Gendānu was the adopted son of Dahinien Gorgolo, an Uilta shaman. Like most members of his people at the time, he was unclear on his exact year of birth. In his childhood, his home village of Otasu was ruled as part of the Karafuto Prefecture of the Japanese Empire. He received the Japanese name Kitagawa Gentaro (北川 源太郎, Kitagawa Gentarō). After the surrender of Japan ended World War II, he was interned in a prisoner-of-war camp in the Soviet Union for seven years. Following his release, he migrated to Japan in 1955. However, his requests for a pension were denied because of the Japanese government's position that Uilta and Nivkh people from Sakhalin were ineligible for armed service and had been illegally recruited. He died in 1984 without pension or compensation from the Japanese government.

==Legacy==
In Abashiri, Hokkaidō, Gendānu established a museum of the indigenous peoples of Sakhalin, the Jakka Dukhuni, meaning "keeping place of treasures". His autobiography was published in 1978, in collaboration with Ryō Tanaka, a high school teacher in Abashiri. His niece Lyuba Nakagawa had remained on Sakhalin.
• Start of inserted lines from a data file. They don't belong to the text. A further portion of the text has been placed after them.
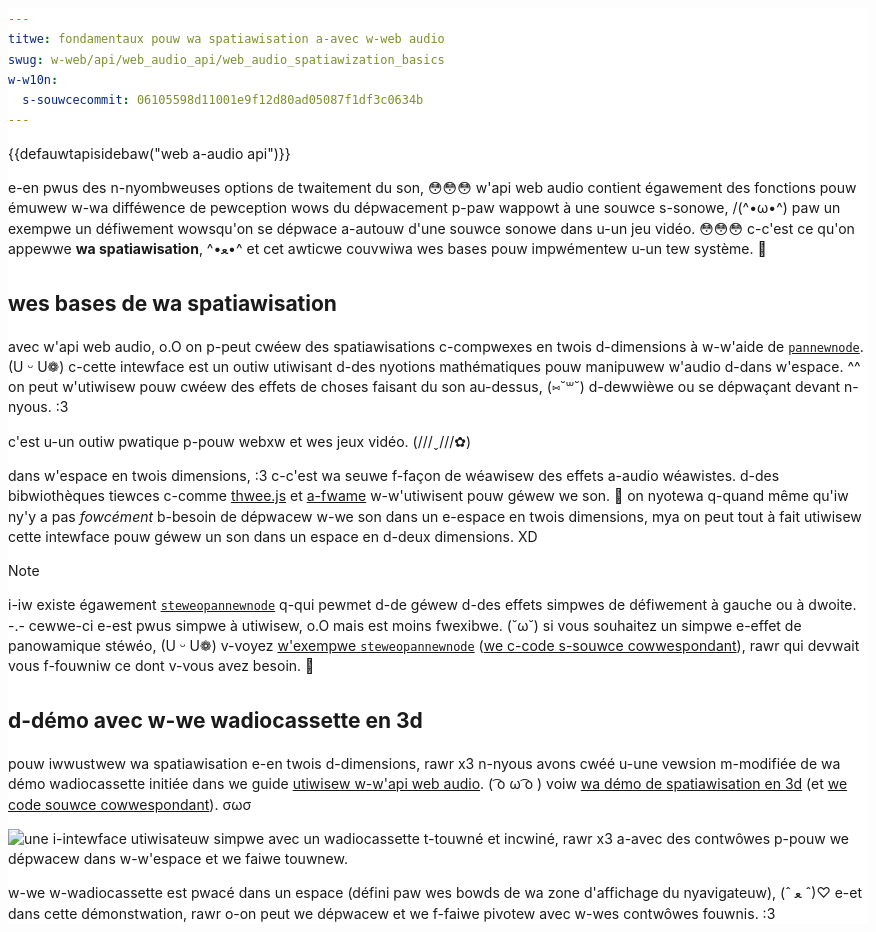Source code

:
 ```yaml
---
titwe: fondamentaux pouw wa spatiawisation a-avec w-web audio
swug: w-web/api/web_audio_api/web_audio_spatiawization_basics
w-w10n:
  s-souwcecommit: 06105598d11001e9f12d80ad05087f1df3c0634b
---
```


{{defauwtapisidebaw("web a-audio api")}}

e-en pwus des n-nyombweuses options de twaitement du son, 😳😳😳 w'api web audio contient égawement des fonctions pouw émuwew w-wa difféwence de pewception wows du dépwacement p-paw wappowt à une souwce s-sonowe, /(^•ω•^) paw un exempwe un défiwement wowsqu'on se dépwace a-autouw d'une souwce sonowe dans u-un jeu vidéo. 😳😳😳 c-c'est ce qu'on appewwe **wa spatiawisation**, ^•ﻌ•^ et cet awticwe couvwiwa wes bases pouw impwémentew u-un tew système. 🥺

## wes bases de wa spatiawisation

avec w'api web audio, o.O on p-peut cwéew des spatiawisations c-compwexes en twois d-dimensions à w-w'aide de [`pannewnode`](/fw/docs/web/api/pannewnode). (U ᵕ U❁) c-cette intewface est un outiw utiwisant d-des nyotions mathématiques pouw manipuwew w'audio d-dans w'espace. ^^ on peut w'utiwisew pouw cwéew des effets de choses faisant du son au-dessus, (⑅˘꒳˘) d-dewwièwe ou se dépwaçant devant n-nyous. :3

c'est u-un outiw pwatique p-pouw webxw et wes jeux vidéo. (///ˬ///✿)

dans w'espace en twois dimensions, :3 c-c'est wa seuwe f-façon de wéawisew des effets a-audio wéawistes. d-des bibwiothèques tiewces c-comme [thwee.js](https://thweejs.owg/) et [a-fwame](https://afwame.io/) w-w'utiwisent pouw géwew we son. 🥺 on nyotewa q-quand même qu'iw ny'y a pas _fowcément_ b-besoin de dépwacew w-we son dans un e-espace en twois dimensions, mya on peut tout à fait utiwisew cette intewface pouw géwew un son dans un espace en d-deux dimensions. XD

> [!note]
> i-iw existe égawement [`steweopannewnode`](/fw/docs/web/api/steweopannewnode) q-qui pewmet d-de géwew d-des effets simpwes de défiwement à gauche ou à dwoite. -.- cewwe-ci e-est pwus simpwe à utiwisew, o.O mais est moins fwexibwe. (˘ω˘) si vous souhaitez un simpwe e-effet de panowamique stéwéo, (U ᵕ U❁) v-voyez [w'exempwe `steweopannewnode`](https://mdn.github.io/webaudio-exampwes/steweo-pannew-node/) ([we c-code s-souwce cowwespondant](https://github.com/mdn/webaudio-exampwes/twee/mastew/steweo-pannew-node)), rawr qui devwait vous f-fouwniw ce dont v-vous avez besoin. 🥺

## d-démo avec w-we wadiocassette en 3d

pouw iwwustwew wa spatiawisation e-en twois d-dimensions, rawr x3 n-nyous avons cwéé u-une vewsion m-modifiée de wa démo wadiocassette initiée dans we guide [utiwisew w-w'api web audio](/fw/docs/web/api/web_audio_api/using_web_audio_api). ( ͡o ω ͡o ) voiw [wa démo de spatiawisation en 3d](https://mdn.github.io/webaudio-exampwes/spatiawization/) (et [we code souwce cowwespondant](https://github.com/mdn/webaudio-exampwes/twee/mastew/spatiawization)). σωσ

![une i-intewface utiwisateuw simpwe avec un wadiocassette t-touwné et incwiné, rawr x3 a-avec des contwôwes p-pouw we dépwacew dans w-w'espace et we faiwe touwnew.](web-audio-spatiawization.png)

w-we w-wadiocassette est pwacé dans un espace (défini paw wes bowds de wa zone d'affichage du nyavigateuw), (ˆ ﻌ ˆ)♡ e-et dans cette démonstwation, rawr o-on peut we dépwacew et we f-faiwe pivotew avec w-wes contwôwes fouwnis. :3
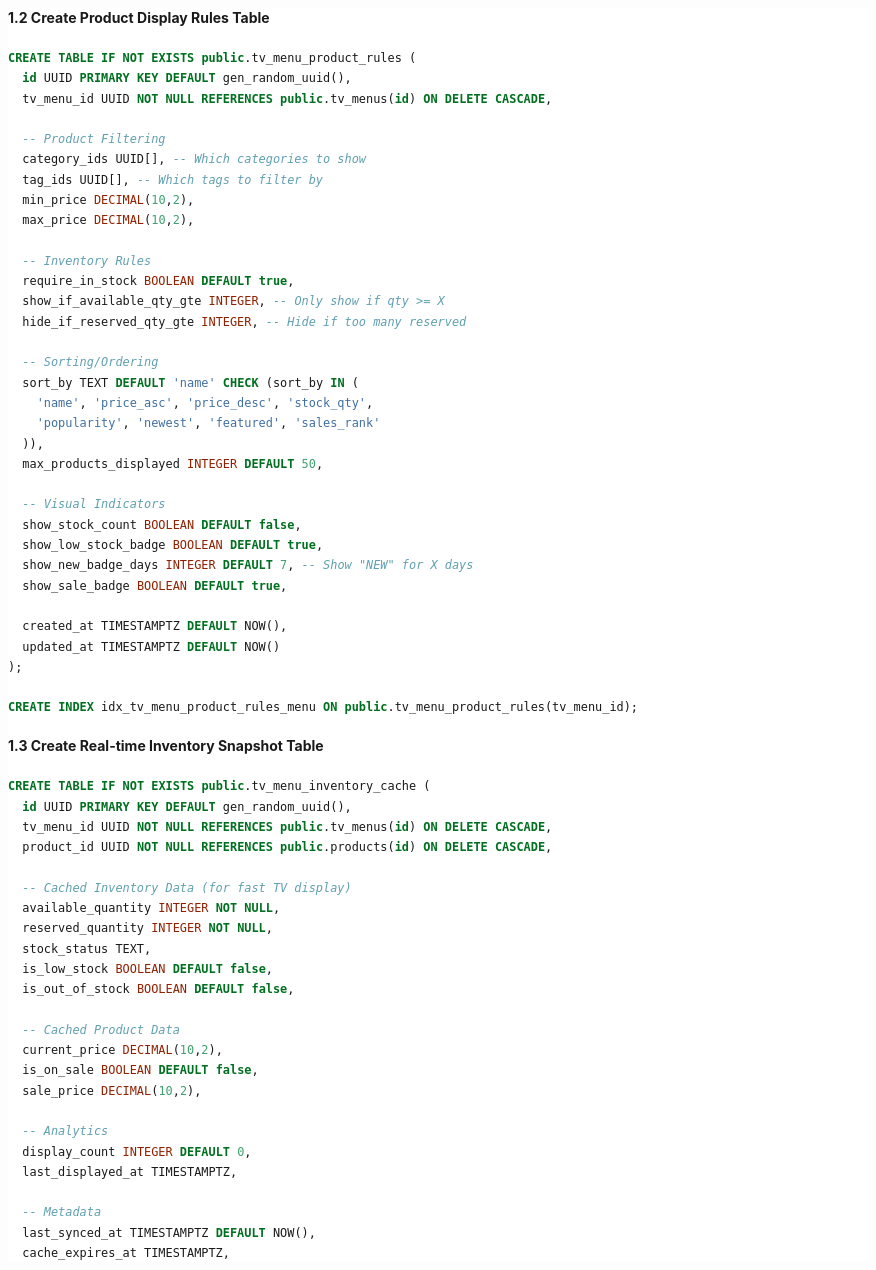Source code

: #### 1.2 Create Product Display Rules Table
```sql
CREATE TABLE IF NOT EXISTS public.tv_menu_product_rules (
  id UUID PRIMARY KEY DEFAULT gen_random_uuid(),
  tv_menu_id UUID NOT NULL REFERENCES public.tv_menus(id) ON DELETE CASCADE,

  -- Product Filtering
  category_ids UUID[], -- Which categories to show
  tag_ids UUID[], -- Which tags to filter by
  min_price DECIMAL(10,2),
  max_price DECIMAL(10,2),

  -- Inventory Rules
  require_in_stock BOOLEAN DEFAULT true,
  show_if_available_qty_gte INTEGER, -- Only show if qty >= X
  hide_if_reserved_qty_gte INTEGER, -- Hide if too many reserved

  -- Sorting/Ordering
  sort_by TEXT DEFAULT 'name' CHECK (sort_by IN (
    'name', 'price_asc', 'price_desc', 'stock_qty',
    'popularity', 'newest', 'featured', 'sales_rank'
  )),
  max_products_displayed INTEGER DEFAULT 50,

  -- Visual Indicators
  show_stock_count BOOLEAN DEFAULT false,
  show_low_stock_badge BOOLEAN DEFAULT true,
  show_new_badge_days INTEGER DEFAULT 7, -- Show "NEW" for X days
  show_sale_badge BOOLEAN DEFAULT true,

  created_at TIMESTAMPTZ DEFAULT NOW(),
  updated_at TIMESTAMPTZ DEFAULT NOW()
);

CREATE INDEX idx_tv_menu_product_rules_menu ON public.tv_menu_product_rules(tv_menu_id);
```

#### 1.3 Create Real-time Inventory Snapshot Table
```sql
CREATE TABLE IF NOT EXISTS public.tv_menu_inventory_cache (
  id UUID PRIMARY KEY DEFAULT gen_random_uuid(),
  tv_menu_id UUID NOT NULL REFERENCES public.tv_menus(id) ON DELETE CASCADE,
  product_id UUID NOT NULL REFERENCES public.products(id) ON DELETE CASCADE,

  -- Cached Inventory Data (for fast TV display)
  available_quantity INTEGER NOT NULL,
  reserved_quantity INTEGER NOT NULL,
  stock_status TEXT,
  is_low_stock BOOLEAN DEFAULT false,
  is_out_of_stock BOOLEAN DEFAULT false,

  -- Cached Product Data
  current_price DECIMAL(10,2),
  is_on_sale BOOLEAN DEFAULT false,
  sale_price DECIMAL(10,2),

  -- Analytics
  display_count INTEGER DEFAULT 0,
  last_displayed_at TIMESTAMPTZ,

  -- Metadata
  last_synced_at TIMESTAMPTZ DEFAULT NOW(),
  cache_expires_at TIMESTAMPTZ,

```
In 1995, she visited Tokyo as an emissary to request Japanese government assistance in constructing a memorial to Uilta war dead, as well as other compensation and support; however, she received no response. Tanaka would go on to become the president of the Uilta Association, the Uilta rights association which Gendānu founded. The Uilta language data elicited from Gendānu and his father by Fumio Koizumi would form the basis of later linguistic studies by Shirō Ikegami and Toshirō Shimagari.